Brian <[EMAIL PROTECTED]> wrote

>
>  > >
>  > >There is none.  You can be single homed and run BGP (But why do that?).
>  >
>  > Depends on what you mean by multihomed.  It can be quite reasonable
>  > to run BGP when you are connected to multiple POPs of a single
>  > provider, and want to optimize the way your provider sends you
>  > traffic at multiple points.  See RFC1998 for this application of the
>  > well-known community of NO-EXPORT.
>
>Nod.  I said above "single homed" not "multi homed".  What you describe
>was exactly my point.  UUnet does this sort of thing all the time, for
>example to do ebgp multihop...

Good point. People new to design, in particular, should be aware LOTS 
of very different things are called "multihoming."  I have enlisted a 
couple of colleagues to participate in finishing my expired Internet 
Draft on definitions of multihoming.

* DATA:
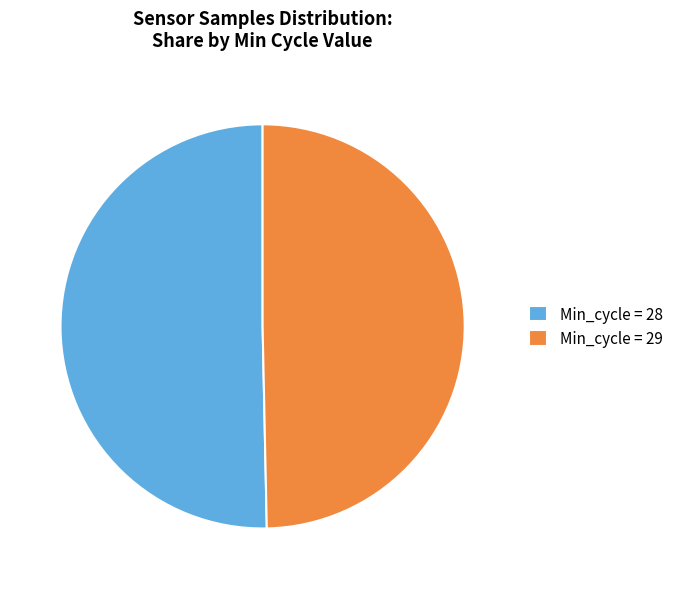

Which has a higher value, Min_cycle = 29 or Min_cycle = 28?

Min_cycle = 28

* WHAT TO DO:
1/ Quote the multihoming post, starting at the words "Brian <[EMAIL PROTECTED]>" and ending after "community of NO-EXPORT.".
2/ In the multihoming post, which RFC is cited for using the well-known NO-EXPORT community when connected to multiple POPs of a single provider?
Nothing in the lines is needed to work with the multihoming post.

* SOLUTION LIST:
1/
Brian <[EMAIL PROTECTED]> wrote

>
>  > >
>  > >There is none.  You can be single homed and run BGP (But why do that?).
>  >
>  > Depends on what you mean by multihomed.  It can be quite reasonable
>  > to run BGP when you are connected to multiple POPs of a single
>  > provider, and want to optimize the way your provider sends you
>  > traffic at multiple points.  See RFC1998 for this application of the
>  > well-known community of NO-EXPORT.

2/ RFC1998